Des demi-mesures ne suffisent pas
En polémiquant légèrement, l’on pourrait dire que jamais une assurance maladie ne songerait à ne rembourser qu’une prothèse à une personne amputée des deux jambes. Or, l’AVS ne rembourse à une personne malentendante des deux oreilles qu’un seul appareil acoustique. Pour une personne malvoyante ou malentendante-malvoyante, les conséquences de telles mesures sont tragiques, car un seul appareil acoustique n’améliore guère sa perception dans l’espace, essentielle pour sa sécurité. En outre, un seul appareil acoustique ne suffit pas pour bien communiquer avec son entourage.

Aujourd’hui, les personnes atteintes d’un handicap tardif sont discriminées.
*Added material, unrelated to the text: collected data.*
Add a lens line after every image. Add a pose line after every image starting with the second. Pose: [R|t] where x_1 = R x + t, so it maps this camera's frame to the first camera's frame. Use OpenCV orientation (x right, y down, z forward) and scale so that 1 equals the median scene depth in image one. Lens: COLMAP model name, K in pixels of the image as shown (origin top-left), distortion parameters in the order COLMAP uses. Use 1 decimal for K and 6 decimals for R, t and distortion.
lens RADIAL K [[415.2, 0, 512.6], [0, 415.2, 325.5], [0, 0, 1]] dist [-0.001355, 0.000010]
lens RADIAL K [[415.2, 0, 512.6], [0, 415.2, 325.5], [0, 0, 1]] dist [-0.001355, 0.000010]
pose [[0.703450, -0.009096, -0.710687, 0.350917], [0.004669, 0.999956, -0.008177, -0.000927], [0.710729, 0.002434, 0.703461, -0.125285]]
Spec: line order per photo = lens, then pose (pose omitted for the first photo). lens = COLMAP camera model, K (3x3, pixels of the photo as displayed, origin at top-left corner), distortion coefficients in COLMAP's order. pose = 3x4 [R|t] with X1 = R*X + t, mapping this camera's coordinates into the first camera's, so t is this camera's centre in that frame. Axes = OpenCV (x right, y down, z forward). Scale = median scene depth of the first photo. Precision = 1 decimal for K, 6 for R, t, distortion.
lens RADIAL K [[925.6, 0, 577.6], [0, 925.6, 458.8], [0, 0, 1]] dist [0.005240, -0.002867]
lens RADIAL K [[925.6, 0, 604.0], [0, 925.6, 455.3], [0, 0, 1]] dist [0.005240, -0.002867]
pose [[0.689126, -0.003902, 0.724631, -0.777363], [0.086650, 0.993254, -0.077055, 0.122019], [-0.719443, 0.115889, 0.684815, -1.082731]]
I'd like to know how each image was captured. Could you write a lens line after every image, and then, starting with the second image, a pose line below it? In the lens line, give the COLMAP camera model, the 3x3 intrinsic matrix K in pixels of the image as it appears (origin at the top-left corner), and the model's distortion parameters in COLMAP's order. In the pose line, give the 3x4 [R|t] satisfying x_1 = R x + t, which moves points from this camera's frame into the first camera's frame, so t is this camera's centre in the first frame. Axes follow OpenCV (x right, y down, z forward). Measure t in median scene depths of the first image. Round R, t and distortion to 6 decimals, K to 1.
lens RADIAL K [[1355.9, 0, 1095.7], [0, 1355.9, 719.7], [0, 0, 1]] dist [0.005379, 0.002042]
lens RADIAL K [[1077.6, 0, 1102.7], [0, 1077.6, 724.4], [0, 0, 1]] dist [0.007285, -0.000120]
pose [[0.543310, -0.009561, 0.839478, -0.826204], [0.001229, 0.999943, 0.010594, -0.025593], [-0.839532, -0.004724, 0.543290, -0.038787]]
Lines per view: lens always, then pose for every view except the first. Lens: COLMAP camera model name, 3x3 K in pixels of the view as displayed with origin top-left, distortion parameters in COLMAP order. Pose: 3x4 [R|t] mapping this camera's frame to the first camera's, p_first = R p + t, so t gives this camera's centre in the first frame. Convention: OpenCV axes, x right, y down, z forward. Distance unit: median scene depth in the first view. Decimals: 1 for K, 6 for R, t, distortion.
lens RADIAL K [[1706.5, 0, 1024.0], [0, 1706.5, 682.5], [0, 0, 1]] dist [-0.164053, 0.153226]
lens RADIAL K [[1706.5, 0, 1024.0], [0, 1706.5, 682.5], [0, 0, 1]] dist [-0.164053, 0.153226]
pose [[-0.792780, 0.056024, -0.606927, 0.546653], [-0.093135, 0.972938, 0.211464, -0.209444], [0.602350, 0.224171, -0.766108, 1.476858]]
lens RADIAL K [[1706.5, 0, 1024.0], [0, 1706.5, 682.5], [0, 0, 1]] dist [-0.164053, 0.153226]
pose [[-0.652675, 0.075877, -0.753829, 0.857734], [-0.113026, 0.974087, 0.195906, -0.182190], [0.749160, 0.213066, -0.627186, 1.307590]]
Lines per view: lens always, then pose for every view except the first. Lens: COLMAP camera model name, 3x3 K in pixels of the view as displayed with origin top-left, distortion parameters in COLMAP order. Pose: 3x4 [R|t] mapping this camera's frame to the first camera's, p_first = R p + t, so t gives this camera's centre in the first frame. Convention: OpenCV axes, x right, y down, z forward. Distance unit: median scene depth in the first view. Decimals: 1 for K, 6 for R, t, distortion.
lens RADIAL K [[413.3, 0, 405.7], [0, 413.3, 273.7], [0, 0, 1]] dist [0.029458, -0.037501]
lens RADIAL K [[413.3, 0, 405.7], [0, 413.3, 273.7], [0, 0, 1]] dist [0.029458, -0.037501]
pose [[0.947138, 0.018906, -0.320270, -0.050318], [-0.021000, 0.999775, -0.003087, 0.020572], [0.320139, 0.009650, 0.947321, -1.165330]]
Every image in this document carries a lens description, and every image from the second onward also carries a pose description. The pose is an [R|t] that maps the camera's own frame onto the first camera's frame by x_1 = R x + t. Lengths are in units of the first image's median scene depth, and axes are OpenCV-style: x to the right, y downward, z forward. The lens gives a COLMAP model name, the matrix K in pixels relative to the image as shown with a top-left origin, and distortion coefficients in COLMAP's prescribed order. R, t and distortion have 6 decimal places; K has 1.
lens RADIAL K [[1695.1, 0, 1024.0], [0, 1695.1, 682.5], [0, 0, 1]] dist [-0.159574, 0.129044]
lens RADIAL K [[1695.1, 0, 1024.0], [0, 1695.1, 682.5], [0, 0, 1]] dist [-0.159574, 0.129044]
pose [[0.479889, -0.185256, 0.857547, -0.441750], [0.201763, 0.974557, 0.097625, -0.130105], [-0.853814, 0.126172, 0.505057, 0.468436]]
L’âge de l’apparition d’un handicap ne doit devenir le critère décisif qui autorise l’AVS à accorder ou non une prestation, encore moins si elle veut vraiment endosser le rôle de l’AI pour les personnes dès 65 ans. Si elle s’y refuse, la Suisse pourrait se faire reprocher – à juste titre – l’absence de tout concept en faveur des personnes handicapées du troisième et du quatrième âge. Malheureusement, la révision de l’AVS actuellement en cours (politique de la vieillesse 2020), axée sur le financement de la retraite et l’adaptation de l’âge de la retraite, ne prévoit non plus aucune amélioration pour les personnes dont le handicap est lié à l’âge.